Open Fire – Amber Lough

Screen Shot 2019-11-21 at 7.40.32 PMI have had the privilege of reading this book in successive drafts, and it has only gotten better.

Based on the story of the Women’s Battalion of Death in WWI Russia, it follows Katya, an officer’s daughter who volunteers for the regiment. Amber Lough, the author, is a veteran of the Iraq War and writes clear, compelling battle sequences as well as fleshing out the characters so that their travails break your heart. The friendship between Katya and her buddy Masha, as well as Katya’s relationship with her deserter brother Maxim, stands out as extremely well done, and the historical figure of the regiment’s leader and founder, Maria Bochkareva, becomes a compelling character as well. I had a few quibbles with some of the political setting in terms of the Russian Revolution (as usual, not enough screen-time for non-Bolshevik socialists), but the character of Sergei, a Bolshevik activist who wants Katya to desert for both personal and political reasons, was also very well done.

The ending and the last line broke my heart, as they should have.

I had issues with the book recommendations at the end–Richard Pipes wrote the single worst book on the revolution that I have had the misfortune of reading, and it is recommended here–but Lough’s research is strong. Katya’s political confusion is realistic for the era and her age, although I wasn’t quite sold on some of her contradictory actions.

I want a sequel very badly but also can’t bear the thought of these characters living through the brutal Russian Civil War, so I would say Lough did a great job in both telling a compelling story and attaching me to the characters.

 

2020 YA Titles Not To Miss!

Here’s a look at some of the YA books I’m most looking forward to in 2020.

Screen Shot 2019-10-04 at 3.58.46 PM1. Hunted by the Sky by Tanaz Bhathena
After A Girl Like That, the story of an Indian half-Parsi orphan growing up in Saudi Arabia, I will read anything Bhathena writes. This Indian-inspired epic fantasy dealing with class and politics looks like a lot of fun.

2. Open Fire by Amber Lough
I had the privilege of reading a draft of this take on the Women’s Battalion of Death, a Russian Revolution-era all-female military unit. I can’t wait for the rest of the world to meet patriotic-but-increasingly-conflicted Katya and follow her journey in WWI.

3. Queen of Coin and Whispers by Helen CorcoranScreen Shot 2019-10-04 at 3.59.32 PM
This fantasy novel from a debut Irish author features a romance between an idealistic new queen and her female spymaster, as well as plenty of political intrigue.

4. Dark and Deepest Red by Anna-Marie McLemore
A fantasy retelling of Hans Christian Andersen’s “The Red Shoes,” tying it to the the dancing plague in 15th century Strasbourg and the persecution of the Romani people. Sounds super interesting, and McLemore’s previous work, though I haven’t read it, is highly praised.

5. All the Days Past, All the Days to Come by Mildred D. Taylor
We (for values of we that mean Americans of my generation) all read Roll of Thunder, Hear My Cry growing up. I’ve always wondered what happened to Cassie and her brothers and friends after The Road to Memphis, and now we finally get answers in this story of grown-up Cassie in the Civil Rights Movement.

Screen Shot 2019-10-04 at 4.00.52 PM6. The Silence of Bones by June Hur
A teenage girl in 1800’s Korea is an indentured servant working for a police detective. Together, they investigate the murder of a noblewoman. This one certainly has a unique setting and premise! I don’t think I’ve read any YA set in Korea before the Japanese occupation.

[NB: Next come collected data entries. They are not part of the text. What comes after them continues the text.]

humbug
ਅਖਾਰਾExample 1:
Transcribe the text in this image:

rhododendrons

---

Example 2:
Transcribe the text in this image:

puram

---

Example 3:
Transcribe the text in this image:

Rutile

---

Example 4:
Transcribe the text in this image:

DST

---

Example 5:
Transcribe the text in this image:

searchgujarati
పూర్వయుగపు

Upcoming novel about the Women’s Battalion of Death

I wasn’t a huge fan of Amber Lough’s debut novel The Fire Wish, a Middle Eastern-set fantasy novel which I found pedestrian. However, in interviews, she’s revealed the topic of an upcoming book, and it couldn’t be more fascinating.

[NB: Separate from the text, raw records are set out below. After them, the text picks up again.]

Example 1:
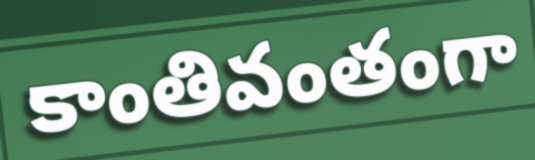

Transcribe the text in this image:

కాంతివంతంగా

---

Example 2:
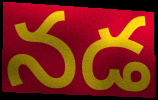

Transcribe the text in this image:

నడ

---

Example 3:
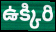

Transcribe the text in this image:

ఉక్కిరి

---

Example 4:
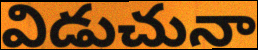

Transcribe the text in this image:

విడుచునా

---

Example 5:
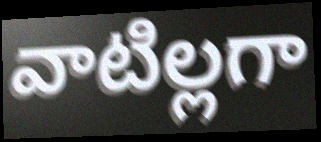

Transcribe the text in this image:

వాటిల్లగాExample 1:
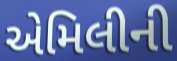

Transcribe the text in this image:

Though they’re less famous than their WWII sisters, a number of Russian women fought in WWI under the Provisional Government (the government that came after the revolution but before the Bolsheviks). They even had their own units, including the above mentioned Women’s Battalion of Death (“of death” meaning they had sworn not to surrender).

The first woman to serve in the Russian armed forces was Maria Bochkareva, whose story you can read about here.

Anyway, Amber Lough is writing a novel about the female soldiers of WWI Russia. She’s a vet herself, which raises my expectations for the book.

Can’t wait to find out title, release date, etc.